• **WORK TO COMPLETE**
Please read the blog post below and answer: who does the writer call their one loyal reader?

• **EXTRACT TO READ**
Well, it’s nearly 5 a.m., and my body’s already decided I’ve had enough sleep before my big day of shooting, directing, and acting. (Seriously? Screw you, body!) I figured I might as well hop on here and give my one loyal reader (my Mom) something to look at later on… which is pretty much why I refrained from cussing at my body just then.
As anyone who’s read before knows, I’m a procrastinator. And to my Mom: I know you were rooting for me as it pertained to my personal to-dos, but no – I neither went to Target nor walked my laundry two blocks in the cold and dead of night after a too-long extended day of shooting with another writer/director in my group. I was tired, and I’m human. So technically, I guess it had a little less to do with my being a serial procrastinator this time.
But while I’m still thinking about my readership, here’s my complaint: either WordPress is completely misrepresenting the hits I’m getting on this blog, or else I’m getting a LOT of disingenuous “likes”. And the latter (pardon me, Mom) really pisses me off! How are you, a fellow blogger, going to go around “liking” things that you’ve never even READ?!?

• **DATA UNDER STUDY**

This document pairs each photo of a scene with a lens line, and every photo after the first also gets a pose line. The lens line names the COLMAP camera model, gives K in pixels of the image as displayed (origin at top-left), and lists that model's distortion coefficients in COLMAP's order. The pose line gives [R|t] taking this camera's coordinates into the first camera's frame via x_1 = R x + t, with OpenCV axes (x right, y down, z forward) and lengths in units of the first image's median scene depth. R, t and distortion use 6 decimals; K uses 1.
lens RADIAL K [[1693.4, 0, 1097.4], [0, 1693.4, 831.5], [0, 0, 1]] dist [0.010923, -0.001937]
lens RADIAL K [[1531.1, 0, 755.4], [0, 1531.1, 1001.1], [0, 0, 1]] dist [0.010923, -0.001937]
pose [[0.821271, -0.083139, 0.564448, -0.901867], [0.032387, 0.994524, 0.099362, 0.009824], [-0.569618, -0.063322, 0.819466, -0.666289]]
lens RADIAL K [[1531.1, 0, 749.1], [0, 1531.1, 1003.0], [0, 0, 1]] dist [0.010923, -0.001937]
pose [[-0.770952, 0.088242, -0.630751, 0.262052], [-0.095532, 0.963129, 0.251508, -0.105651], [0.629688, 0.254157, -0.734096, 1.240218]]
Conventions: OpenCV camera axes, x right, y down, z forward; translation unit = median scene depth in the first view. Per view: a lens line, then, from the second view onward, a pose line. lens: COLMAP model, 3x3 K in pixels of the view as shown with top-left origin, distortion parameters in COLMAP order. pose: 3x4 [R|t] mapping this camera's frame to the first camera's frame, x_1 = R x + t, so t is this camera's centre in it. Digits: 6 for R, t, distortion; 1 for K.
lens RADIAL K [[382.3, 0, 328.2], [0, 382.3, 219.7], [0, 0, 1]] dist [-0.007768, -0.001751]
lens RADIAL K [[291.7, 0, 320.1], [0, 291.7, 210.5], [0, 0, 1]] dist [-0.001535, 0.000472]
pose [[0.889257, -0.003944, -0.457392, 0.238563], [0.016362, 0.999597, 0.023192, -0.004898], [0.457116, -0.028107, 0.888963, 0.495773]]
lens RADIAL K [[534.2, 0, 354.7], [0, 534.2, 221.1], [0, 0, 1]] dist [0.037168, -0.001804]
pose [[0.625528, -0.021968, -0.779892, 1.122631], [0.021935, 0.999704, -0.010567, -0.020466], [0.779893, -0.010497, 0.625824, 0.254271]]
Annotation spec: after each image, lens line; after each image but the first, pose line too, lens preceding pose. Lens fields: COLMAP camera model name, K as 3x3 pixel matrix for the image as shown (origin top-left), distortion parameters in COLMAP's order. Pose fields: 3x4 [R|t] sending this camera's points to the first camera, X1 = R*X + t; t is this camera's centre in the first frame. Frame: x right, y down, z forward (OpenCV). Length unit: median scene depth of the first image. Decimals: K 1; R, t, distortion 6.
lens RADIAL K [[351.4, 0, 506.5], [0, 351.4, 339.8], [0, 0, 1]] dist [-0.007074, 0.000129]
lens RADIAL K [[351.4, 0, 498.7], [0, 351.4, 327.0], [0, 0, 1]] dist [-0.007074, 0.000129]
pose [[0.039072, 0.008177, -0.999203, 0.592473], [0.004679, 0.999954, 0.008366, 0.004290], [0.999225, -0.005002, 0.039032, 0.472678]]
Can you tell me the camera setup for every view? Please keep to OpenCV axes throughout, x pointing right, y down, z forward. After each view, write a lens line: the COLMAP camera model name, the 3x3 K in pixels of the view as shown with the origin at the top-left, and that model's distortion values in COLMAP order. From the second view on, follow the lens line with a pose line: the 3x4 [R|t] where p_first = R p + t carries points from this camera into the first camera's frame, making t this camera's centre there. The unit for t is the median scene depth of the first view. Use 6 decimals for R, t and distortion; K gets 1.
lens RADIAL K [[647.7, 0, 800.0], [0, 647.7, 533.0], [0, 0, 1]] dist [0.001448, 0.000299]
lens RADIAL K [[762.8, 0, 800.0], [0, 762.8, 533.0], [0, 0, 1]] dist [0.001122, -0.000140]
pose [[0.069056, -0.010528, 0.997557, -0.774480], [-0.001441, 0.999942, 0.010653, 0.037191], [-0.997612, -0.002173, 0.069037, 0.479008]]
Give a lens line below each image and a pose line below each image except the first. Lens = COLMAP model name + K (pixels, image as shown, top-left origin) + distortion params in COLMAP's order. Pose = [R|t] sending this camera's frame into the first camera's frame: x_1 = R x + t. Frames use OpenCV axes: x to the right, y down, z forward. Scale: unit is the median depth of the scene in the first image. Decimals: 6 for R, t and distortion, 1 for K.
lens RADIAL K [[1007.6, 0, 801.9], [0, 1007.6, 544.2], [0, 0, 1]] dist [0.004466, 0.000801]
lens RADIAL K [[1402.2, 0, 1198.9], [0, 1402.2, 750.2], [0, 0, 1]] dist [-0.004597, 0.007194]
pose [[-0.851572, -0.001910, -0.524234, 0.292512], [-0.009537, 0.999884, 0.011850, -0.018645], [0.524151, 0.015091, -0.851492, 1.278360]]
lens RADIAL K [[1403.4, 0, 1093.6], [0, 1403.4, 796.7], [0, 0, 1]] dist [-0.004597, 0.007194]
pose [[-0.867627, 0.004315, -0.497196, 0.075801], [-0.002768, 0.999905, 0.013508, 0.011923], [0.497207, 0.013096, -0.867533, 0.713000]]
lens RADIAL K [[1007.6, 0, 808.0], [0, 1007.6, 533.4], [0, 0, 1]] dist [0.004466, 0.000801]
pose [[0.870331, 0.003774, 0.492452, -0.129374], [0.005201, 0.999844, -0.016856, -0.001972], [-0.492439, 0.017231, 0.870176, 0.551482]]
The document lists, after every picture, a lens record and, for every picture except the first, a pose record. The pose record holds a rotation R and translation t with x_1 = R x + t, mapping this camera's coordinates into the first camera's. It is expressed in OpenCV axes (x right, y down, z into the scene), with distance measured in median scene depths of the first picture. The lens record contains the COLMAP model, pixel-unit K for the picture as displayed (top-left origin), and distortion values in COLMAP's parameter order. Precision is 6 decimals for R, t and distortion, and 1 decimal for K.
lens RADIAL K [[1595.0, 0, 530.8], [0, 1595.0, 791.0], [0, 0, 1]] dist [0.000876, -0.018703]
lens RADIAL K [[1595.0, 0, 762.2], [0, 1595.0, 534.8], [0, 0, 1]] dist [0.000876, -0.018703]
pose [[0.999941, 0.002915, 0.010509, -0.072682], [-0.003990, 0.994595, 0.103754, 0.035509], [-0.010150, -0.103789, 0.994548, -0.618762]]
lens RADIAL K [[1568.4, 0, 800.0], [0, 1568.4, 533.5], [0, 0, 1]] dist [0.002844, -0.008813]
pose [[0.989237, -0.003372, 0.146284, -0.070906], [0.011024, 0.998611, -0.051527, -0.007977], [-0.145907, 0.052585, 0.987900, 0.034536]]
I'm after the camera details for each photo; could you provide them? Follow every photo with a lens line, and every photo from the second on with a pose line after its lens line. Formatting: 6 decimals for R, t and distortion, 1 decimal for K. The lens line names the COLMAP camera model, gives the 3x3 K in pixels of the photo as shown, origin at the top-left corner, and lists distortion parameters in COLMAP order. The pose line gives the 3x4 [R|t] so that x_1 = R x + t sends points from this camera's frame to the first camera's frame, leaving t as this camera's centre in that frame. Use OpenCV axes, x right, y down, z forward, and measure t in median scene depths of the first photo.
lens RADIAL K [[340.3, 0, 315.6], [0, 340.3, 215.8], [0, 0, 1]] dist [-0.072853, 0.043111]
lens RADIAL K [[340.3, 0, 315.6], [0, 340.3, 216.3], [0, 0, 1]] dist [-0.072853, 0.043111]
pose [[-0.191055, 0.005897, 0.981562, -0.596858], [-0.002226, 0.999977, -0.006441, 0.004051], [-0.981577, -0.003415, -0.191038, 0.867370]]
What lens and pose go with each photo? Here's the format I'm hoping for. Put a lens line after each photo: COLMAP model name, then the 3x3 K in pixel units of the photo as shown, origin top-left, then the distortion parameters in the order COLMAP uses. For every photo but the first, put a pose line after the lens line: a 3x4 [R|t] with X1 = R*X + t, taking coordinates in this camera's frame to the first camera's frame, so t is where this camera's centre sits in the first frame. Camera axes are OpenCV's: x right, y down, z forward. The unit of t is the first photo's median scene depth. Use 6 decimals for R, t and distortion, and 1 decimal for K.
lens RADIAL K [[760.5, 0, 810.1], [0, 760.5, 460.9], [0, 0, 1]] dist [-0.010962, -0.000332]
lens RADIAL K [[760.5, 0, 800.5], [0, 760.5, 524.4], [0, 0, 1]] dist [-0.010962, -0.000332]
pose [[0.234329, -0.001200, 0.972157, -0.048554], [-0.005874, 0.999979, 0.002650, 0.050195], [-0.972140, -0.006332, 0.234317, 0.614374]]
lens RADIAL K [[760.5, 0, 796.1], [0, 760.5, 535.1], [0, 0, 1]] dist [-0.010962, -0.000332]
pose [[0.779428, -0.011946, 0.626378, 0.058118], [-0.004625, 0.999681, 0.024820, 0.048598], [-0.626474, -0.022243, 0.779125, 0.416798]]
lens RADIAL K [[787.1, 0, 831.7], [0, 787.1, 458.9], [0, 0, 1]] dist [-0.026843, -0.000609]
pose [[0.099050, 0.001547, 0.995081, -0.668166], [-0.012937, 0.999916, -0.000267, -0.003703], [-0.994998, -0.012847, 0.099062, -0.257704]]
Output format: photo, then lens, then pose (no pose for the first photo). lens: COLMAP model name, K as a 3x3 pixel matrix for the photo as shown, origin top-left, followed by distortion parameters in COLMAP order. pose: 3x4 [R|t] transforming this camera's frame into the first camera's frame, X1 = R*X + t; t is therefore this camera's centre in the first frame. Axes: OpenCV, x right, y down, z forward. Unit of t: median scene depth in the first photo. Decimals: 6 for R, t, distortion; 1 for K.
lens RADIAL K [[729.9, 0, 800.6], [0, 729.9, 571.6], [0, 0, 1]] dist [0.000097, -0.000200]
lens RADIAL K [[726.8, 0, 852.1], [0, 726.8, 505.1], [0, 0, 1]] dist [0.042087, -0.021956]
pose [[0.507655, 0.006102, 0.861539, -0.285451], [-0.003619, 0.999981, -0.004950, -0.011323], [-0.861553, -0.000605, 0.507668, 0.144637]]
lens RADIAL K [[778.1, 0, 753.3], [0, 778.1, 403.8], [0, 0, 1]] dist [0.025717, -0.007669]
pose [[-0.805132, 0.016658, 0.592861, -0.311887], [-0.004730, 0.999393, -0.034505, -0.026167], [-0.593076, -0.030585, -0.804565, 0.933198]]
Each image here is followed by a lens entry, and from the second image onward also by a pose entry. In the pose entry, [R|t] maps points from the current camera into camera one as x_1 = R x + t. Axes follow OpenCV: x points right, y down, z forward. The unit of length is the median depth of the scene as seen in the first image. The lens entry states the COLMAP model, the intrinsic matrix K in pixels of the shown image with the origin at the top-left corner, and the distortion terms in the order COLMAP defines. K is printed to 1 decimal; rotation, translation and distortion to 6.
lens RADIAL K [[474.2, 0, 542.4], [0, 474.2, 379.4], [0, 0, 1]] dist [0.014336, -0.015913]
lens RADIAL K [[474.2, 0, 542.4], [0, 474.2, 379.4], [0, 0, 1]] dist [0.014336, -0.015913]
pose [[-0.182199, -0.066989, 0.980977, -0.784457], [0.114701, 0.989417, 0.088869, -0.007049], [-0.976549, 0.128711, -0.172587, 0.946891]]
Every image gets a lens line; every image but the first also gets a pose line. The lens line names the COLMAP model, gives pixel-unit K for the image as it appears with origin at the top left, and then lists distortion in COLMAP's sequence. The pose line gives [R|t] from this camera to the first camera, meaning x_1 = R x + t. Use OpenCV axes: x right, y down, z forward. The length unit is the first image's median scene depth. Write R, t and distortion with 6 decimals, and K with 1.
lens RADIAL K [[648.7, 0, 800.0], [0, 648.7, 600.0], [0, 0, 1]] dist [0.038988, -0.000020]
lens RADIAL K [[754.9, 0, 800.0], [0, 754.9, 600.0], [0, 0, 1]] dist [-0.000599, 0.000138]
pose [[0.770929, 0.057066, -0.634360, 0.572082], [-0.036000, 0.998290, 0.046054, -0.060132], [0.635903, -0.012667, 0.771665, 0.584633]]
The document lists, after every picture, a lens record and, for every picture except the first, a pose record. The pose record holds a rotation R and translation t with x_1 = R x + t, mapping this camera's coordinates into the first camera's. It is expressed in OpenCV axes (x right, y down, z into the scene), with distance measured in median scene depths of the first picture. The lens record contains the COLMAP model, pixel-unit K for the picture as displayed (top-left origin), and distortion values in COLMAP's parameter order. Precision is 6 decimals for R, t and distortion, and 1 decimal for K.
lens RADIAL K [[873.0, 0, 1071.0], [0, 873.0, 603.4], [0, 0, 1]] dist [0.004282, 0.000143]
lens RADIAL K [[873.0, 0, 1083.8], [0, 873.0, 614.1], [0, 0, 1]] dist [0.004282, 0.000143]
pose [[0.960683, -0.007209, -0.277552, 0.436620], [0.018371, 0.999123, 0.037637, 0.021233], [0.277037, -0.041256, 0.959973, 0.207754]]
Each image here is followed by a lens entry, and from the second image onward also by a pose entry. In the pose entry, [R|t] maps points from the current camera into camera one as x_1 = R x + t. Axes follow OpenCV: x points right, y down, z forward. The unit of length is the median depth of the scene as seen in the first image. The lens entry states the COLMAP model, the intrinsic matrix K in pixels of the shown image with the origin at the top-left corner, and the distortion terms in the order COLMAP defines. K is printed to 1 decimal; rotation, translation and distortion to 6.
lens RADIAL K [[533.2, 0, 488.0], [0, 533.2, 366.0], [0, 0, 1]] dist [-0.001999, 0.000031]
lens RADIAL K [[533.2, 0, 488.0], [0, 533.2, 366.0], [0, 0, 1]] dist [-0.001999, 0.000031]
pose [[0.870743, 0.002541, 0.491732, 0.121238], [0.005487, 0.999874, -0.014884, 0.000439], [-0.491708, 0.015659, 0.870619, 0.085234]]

• **EXERCISE ANSWER**
Their Mom.